SUPPLIED MATERIAL START

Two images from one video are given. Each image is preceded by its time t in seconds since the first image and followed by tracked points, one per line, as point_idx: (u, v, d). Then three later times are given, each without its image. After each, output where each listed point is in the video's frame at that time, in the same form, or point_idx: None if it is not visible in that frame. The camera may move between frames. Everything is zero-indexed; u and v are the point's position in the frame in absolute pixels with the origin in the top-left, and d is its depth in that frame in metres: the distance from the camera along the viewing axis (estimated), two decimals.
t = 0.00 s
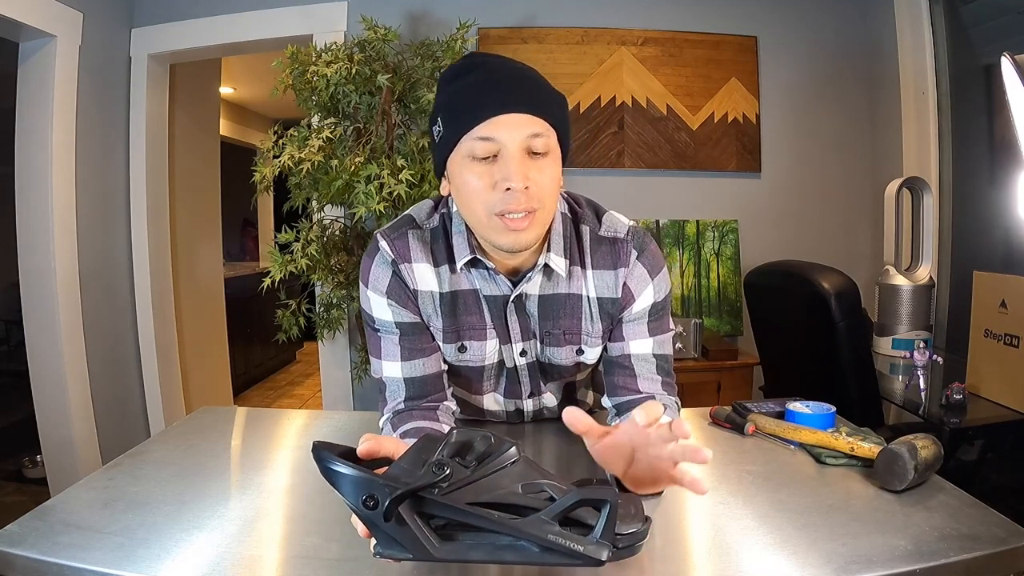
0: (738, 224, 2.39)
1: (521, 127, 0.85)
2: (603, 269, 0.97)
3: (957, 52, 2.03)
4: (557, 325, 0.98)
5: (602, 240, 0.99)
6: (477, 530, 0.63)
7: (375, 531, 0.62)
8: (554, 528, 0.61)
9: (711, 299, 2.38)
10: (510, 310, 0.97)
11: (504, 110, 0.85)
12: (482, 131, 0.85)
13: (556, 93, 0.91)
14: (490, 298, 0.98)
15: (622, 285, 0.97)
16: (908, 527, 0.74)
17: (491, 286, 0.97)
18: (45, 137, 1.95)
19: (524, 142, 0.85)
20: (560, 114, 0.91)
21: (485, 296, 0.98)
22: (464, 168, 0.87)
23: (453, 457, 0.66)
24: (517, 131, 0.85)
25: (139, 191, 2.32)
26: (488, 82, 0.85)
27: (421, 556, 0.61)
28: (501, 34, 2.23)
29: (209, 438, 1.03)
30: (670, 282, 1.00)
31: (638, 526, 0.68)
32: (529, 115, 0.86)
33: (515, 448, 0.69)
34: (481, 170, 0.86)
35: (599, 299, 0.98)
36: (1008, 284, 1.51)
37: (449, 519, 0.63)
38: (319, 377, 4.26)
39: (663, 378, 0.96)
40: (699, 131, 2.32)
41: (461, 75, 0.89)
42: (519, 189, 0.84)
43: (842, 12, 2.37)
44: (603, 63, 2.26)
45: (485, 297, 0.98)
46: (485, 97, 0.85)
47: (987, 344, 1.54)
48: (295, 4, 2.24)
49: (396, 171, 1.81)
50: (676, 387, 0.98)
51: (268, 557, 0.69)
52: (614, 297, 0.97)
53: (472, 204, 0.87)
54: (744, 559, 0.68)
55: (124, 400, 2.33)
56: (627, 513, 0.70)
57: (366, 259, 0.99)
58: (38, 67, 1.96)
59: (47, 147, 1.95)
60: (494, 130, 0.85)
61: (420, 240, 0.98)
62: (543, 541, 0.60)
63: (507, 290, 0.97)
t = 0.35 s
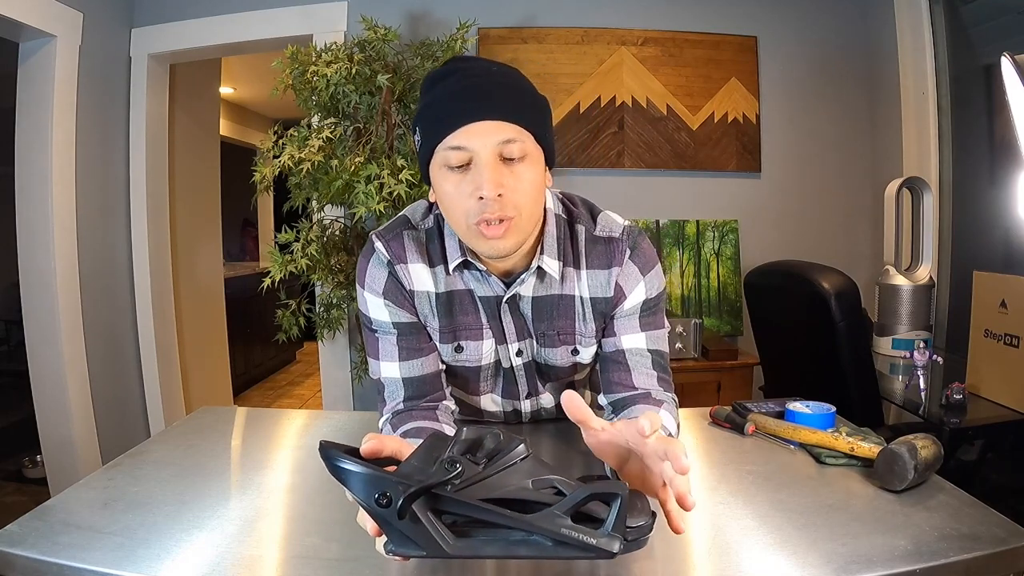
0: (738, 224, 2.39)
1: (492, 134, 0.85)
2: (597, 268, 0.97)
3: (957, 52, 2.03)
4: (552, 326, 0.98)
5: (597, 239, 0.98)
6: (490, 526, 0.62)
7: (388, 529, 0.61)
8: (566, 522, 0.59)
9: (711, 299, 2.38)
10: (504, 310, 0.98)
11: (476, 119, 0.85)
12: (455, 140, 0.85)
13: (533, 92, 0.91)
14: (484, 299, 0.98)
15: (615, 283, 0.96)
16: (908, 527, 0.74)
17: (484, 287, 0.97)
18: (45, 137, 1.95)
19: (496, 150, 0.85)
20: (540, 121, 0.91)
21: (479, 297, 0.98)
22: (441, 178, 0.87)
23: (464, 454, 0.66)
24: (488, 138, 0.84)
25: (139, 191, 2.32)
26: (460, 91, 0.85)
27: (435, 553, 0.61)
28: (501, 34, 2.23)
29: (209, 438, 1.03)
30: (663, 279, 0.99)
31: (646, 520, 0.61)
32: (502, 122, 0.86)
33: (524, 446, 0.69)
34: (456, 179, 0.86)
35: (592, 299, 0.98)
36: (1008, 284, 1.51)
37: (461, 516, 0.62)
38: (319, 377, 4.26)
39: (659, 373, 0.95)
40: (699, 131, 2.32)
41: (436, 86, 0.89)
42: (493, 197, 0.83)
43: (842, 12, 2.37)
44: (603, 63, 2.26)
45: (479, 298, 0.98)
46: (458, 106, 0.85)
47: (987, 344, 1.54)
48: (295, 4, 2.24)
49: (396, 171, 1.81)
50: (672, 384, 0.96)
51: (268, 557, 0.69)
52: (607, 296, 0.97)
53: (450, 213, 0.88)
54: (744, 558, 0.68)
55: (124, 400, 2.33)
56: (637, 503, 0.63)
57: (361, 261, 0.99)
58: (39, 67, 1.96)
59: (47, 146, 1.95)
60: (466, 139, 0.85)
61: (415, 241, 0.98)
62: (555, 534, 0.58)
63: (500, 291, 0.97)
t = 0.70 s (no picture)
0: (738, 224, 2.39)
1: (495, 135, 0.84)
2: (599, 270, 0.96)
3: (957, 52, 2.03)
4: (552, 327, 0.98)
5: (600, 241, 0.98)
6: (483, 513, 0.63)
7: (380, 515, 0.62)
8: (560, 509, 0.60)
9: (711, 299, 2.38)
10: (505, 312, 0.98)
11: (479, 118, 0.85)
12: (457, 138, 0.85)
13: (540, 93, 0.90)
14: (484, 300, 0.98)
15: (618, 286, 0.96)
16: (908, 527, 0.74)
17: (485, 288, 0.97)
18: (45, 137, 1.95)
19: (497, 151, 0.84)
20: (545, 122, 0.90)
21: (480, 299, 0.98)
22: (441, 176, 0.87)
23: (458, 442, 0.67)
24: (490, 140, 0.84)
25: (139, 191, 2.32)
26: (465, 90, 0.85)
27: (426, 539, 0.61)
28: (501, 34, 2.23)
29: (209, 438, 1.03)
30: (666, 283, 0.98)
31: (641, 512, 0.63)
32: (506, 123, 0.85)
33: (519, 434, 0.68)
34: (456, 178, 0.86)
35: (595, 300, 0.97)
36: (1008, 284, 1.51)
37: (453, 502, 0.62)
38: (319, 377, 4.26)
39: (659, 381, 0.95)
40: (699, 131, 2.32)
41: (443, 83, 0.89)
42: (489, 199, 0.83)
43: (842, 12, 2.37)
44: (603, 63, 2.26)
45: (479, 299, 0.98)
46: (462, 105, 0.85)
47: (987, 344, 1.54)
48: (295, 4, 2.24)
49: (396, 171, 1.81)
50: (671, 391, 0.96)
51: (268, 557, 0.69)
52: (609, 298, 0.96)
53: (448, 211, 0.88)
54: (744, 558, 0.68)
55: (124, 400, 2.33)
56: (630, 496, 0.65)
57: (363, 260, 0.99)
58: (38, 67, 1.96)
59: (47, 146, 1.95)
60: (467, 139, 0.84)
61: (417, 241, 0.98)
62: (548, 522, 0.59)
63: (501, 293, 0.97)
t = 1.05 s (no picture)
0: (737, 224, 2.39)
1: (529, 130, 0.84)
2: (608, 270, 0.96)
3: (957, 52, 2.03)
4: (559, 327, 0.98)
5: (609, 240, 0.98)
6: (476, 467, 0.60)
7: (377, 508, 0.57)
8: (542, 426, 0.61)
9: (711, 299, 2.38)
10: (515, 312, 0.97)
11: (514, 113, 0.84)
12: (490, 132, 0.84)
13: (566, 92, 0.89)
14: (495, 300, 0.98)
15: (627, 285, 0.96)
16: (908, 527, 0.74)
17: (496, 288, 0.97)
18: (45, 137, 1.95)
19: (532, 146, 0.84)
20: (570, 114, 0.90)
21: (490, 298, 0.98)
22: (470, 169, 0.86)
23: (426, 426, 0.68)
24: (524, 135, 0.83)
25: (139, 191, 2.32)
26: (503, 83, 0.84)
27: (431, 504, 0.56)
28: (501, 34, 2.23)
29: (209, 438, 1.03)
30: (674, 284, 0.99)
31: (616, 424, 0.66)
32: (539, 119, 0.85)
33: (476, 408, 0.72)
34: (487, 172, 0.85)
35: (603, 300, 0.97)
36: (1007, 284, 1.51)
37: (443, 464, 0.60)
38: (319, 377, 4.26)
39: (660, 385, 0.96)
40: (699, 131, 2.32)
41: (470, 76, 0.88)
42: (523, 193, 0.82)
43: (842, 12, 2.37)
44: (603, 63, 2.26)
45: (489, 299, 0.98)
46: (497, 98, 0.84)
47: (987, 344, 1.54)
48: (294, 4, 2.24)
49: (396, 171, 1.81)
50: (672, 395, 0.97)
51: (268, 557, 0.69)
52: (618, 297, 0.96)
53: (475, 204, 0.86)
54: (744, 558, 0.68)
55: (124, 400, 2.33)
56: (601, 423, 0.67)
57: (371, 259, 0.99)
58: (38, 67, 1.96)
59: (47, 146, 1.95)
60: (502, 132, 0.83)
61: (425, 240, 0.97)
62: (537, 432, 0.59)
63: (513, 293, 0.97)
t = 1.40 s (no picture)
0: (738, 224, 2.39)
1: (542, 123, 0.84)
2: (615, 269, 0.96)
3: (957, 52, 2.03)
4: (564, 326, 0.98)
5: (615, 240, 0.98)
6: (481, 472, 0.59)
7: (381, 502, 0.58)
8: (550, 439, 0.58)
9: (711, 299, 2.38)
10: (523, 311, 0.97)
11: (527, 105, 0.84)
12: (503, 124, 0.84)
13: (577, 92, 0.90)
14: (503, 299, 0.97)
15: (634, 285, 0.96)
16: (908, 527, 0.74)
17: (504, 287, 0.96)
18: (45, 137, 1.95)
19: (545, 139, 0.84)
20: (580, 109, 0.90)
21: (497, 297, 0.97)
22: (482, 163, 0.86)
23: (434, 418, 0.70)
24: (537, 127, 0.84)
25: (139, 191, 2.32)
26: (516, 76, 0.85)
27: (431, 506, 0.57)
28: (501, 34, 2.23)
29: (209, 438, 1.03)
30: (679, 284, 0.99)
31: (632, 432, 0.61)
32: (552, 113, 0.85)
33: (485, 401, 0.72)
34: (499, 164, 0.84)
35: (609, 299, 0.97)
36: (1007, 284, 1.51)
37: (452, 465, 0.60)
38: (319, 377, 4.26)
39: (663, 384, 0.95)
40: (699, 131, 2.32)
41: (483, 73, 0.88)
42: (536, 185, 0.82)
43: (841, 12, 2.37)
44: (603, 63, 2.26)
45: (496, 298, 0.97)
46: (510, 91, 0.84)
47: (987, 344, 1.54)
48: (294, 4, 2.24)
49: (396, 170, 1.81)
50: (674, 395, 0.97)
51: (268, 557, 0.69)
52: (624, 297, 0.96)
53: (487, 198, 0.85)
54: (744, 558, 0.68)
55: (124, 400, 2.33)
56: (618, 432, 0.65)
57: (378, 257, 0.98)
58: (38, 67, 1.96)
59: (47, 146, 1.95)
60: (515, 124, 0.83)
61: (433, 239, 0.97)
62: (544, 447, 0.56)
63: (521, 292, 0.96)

SUPPLIED MATERIAL END
SUPPLIED MATERIAL START

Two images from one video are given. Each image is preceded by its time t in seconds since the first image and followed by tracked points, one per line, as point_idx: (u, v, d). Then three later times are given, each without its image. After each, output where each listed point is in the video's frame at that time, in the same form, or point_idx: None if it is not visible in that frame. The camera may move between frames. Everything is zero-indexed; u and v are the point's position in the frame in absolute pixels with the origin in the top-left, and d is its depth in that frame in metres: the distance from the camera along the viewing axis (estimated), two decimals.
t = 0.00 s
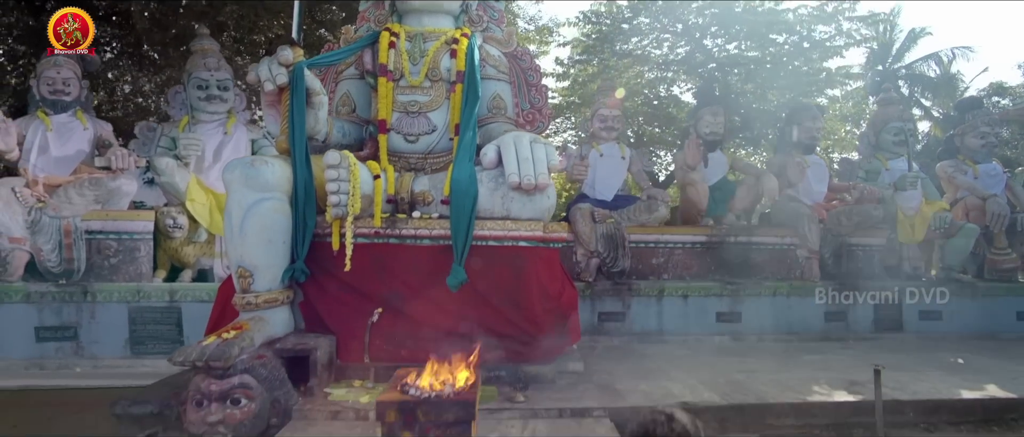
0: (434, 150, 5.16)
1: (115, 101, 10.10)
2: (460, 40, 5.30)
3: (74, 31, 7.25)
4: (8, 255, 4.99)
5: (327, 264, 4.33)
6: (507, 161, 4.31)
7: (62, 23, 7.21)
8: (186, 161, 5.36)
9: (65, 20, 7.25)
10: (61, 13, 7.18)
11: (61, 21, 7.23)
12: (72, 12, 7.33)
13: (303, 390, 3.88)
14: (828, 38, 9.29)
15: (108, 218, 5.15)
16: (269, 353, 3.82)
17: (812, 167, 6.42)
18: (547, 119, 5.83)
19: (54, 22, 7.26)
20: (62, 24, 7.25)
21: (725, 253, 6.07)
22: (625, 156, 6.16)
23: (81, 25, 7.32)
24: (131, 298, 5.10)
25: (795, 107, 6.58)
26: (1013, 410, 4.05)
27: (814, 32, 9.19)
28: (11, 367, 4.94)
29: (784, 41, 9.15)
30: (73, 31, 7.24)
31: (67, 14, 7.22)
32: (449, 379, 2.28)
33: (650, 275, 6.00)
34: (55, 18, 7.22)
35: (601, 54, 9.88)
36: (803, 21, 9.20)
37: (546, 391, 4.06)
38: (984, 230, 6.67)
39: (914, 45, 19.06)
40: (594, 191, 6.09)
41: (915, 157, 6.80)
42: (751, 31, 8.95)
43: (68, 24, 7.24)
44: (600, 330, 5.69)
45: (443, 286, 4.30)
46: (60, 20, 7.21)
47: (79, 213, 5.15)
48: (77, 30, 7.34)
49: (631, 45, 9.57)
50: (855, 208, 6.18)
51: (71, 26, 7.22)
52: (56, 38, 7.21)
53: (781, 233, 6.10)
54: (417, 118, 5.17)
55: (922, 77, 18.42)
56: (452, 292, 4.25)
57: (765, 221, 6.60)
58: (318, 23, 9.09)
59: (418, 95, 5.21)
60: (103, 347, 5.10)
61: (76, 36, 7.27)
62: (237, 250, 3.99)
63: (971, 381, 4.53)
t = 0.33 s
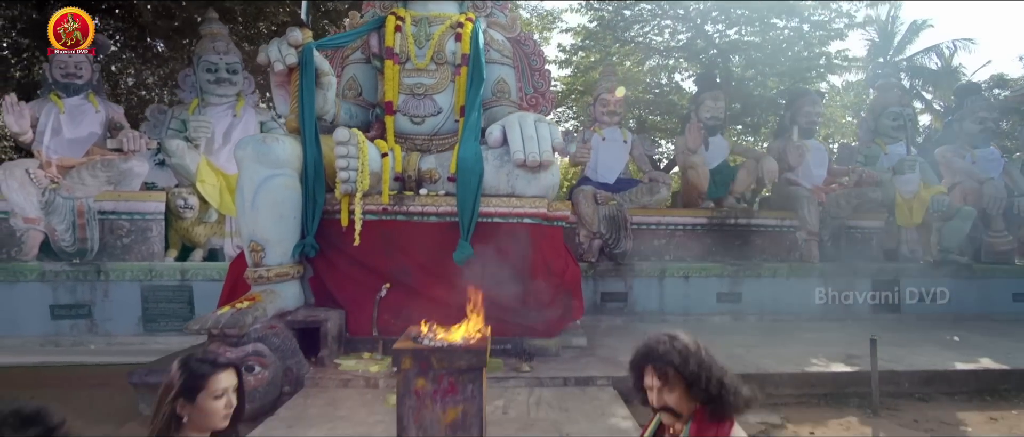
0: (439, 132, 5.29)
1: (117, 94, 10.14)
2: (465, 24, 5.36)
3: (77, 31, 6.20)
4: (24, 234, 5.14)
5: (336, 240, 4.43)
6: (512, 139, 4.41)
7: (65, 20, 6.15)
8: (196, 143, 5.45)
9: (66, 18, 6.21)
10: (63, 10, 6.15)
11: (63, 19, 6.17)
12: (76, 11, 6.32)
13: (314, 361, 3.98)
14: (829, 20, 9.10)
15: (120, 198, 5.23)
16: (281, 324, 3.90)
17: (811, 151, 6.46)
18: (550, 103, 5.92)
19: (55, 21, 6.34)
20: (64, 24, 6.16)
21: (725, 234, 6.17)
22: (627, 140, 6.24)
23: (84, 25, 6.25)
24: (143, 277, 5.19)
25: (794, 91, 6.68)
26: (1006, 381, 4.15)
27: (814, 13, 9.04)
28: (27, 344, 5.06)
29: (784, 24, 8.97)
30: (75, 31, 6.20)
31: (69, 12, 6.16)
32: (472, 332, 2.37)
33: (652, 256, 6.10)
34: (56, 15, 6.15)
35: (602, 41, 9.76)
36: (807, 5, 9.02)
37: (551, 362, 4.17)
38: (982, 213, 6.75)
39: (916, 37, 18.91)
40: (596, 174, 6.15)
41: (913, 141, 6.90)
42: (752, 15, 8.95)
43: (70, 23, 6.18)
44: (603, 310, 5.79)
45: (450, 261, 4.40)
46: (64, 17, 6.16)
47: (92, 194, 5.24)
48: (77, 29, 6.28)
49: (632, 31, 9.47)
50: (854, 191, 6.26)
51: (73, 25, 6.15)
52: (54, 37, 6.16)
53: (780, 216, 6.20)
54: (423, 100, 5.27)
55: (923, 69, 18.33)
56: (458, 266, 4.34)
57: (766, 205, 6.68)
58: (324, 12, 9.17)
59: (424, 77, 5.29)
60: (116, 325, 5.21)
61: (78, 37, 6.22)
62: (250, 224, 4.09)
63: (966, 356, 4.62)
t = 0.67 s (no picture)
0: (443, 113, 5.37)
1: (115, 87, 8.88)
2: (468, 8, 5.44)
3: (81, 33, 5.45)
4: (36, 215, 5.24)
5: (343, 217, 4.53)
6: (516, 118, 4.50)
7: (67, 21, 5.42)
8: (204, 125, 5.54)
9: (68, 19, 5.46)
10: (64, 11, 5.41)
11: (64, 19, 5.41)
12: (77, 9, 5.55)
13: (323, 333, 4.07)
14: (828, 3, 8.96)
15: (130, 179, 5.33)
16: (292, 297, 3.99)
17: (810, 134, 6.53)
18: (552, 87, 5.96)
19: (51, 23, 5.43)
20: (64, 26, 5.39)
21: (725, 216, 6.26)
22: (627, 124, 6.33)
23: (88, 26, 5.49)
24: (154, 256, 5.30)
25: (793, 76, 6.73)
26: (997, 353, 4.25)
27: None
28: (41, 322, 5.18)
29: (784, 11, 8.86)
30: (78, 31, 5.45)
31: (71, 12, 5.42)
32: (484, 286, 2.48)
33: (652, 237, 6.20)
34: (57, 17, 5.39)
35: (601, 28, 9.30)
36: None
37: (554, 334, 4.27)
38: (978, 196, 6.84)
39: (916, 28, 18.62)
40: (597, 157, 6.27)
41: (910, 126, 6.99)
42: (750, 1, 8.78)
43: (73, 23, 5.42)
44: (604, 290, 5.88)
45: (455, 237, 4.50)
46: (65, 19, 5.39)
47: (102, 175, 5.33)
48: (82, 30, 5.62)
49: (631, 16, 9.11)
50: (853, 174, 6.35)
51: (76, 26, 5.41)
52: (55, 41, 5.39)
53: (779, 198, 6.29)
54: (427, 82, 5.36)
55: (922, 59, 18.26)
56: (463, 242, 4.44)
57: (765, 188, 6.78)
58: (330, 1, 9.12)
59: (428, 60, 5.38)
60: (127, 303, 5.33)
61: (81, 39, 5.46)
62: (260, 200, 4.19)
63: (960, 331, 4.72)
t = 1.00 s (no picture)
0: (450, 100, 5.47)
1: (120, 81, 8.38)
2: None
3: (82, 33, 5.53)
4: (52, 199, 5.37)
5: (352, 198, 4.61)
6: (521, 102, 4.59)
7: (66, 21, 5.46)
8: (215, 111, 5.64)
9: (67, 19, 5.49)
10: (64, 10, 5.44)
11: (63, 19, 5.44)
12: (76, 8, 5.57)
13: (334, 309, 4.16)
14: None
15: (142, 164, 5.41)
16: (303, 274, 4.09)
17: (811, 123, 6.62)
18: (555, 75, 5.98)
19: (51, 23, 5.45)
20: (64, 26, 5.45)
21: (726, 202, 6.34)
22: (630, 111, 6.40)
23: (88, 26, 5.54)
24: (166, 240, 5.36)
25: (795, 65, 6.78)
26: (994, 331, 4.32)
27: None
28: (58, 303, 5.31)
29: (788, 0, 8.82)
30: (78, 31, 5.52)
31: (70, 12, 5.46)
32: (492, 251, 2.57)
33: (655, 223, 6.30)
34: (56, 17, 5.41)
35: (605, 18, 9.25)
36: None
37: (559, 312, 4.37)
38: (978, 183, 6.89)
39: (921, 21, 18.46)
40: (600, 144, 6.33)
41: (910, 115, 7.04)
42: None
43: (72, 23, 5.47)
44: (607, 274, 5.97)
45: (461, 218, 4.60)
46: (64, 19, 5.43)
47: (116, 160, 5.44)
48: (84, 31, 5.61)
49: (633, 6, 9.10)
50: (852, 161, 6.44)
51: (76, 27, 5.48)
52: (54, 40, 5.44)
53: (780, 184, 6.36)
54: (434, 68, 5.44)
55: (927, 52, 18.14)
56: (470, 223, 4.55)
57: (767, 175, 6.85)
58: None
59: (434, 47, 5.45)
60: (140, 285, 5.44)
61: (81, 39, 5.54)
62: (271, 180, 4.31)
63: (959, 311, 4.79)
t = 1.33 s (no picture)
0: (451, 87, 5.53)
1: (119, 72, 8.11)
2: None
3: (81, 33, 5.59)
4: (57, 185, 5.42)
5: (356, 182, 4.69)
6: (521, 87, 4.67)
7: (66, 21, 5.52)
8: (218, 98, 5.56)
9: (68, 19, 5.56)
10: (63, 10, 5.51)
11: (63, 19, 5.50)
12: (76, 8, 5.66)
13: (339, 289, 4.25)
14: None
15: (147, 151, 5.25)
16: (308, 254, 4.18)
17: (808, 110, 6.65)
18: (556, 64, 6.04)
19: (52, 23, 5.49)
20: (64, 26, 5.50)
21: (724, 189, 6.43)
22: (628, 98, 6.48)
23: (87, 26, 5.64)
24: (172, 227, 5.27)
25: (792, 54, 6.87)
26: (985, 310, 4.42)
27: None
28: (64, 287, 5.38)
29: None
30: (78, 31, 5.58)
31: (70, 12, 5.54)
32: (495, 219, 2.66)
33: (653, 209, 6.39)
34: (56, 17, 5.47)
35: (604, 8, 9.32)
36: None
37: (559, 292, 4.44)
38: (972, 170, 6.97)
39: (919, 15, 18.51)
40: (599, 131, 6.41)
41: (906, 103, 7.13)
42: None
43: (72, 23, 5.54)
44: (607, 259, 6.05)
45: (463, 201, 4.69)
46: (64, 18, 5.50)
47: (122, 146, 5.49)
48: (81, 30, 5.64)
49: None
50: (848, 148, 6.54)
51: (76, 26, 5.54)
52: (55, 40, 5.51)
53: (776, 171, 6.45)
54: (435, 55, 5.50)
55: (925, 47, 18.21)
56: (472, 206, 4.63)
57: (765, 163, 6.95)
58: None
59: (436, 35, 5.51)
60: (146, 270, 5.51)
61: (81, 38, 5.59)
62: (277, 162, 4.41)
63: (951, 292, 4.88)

SUPPLIED MATERIAL END

ASSIGNMENT - Write out, word for word, the stretch of entries that begins at the line with "15: (108, 218, 5.15)" and ends at the line with "31: (69, 12, 6.16)". Pictures do not belong in it.

REPLY -
15: (108, 218, 5.15)
16: (269, 353, 3.82)
17: (812, 167, 6.42)
18: (547, 119, 5.83)
19: (54, 22, 7.26)
20: (62, 24, 7.25)
21: (725, 253, 6.07)
22: (625, 156, 6.16)
23: (81, 25, 7.32)
24: (131, 298, 5.10)
25: (795, 107, 6.58)
26: (1013, 410, 4.05)
27: (814, 32, 9.19)
28: (11, 367, 4.94)
29: (784, 41, 9.15)
30: (73, 31, 7.24)
31: (67, 14, 7.22)
32: (449, 379, 2.28)
33: (650, 275, 6.00)
34: (55, 18, 7.22)
35: (601, 54, 9.88)
36: (803, 21, 9.20)
37: (546, 391, 4.06)
38: (984, 230, 6.67)
39: (914, 45, 19.06)
40: (594, 191, 6.09)
41: (915, 157, 6.80)
42: (751, 31, 8.95)
43: (68, 24, 7.24)
44: (600, 330, 5.69)
45: (443, 286, 4.30)
46: (60, 20, 7.21)
47: (79, 213, 5.15)
48: (77, 30, 7.34)
49: (631, 45, 9.57)
50: (855, 208, 6.18)
51: (71, 26, 7.22)
52: (56, 38, 7.21)
53: (781, 233, 6.10)
54: (417, 118, 5.17)
55: (922, 77, 18.42)
56: (452, 292, 4.25)
57: (765, 221, 6.60)
58: (318, 23, 9.09)
59: (418, 95, 5.21)
60: (103, 347, 5.10)
61: (76, 36, 7.27)
62: (237, 250, 3.99)
63: (971, 381, 4.53)
t = 0.33 s
0: (439, 132, 5.29)
1: (117, 94, 10.14)
2: (465, 24, 5.36)
3: (77, 31, 6.20)
4: (24, 234, 5.14)
5: (336, 240, 4.43)
6: (512, 139, 4.41)
7: (65, 20, 6.15)
8: (196, 143, 5.45)
9: (66, 18, 6.21)
10: (63, 10, 6.15)
11: (63, 19, 6.17)
12: (76, 11, 6.32)
13: (314, 361, 3.98)
14: (829, 20, 9.10)
15: (120, 198, 5.23)
16: (281, 324, 3.90)
17: (811, 151, 6.46)
18: (550, 103, 5.92)
19: (55, 21, 6.34)
20: (64, 24, 6.16)
21: (725, 234, 6.17)
22: (627, 140, 6.24)
23: (84, 25, 6.25)
24: (143, 277, 5.19)
25: (794, 91, 6.68)
26: (1006, 381, 4.15)
27: (814, 13, 9.04)
28: (27, 344, 5.06)
29: (784, 24, 8.97)
30: (75, 31, 6.20)
31: (69, 12, 6.16)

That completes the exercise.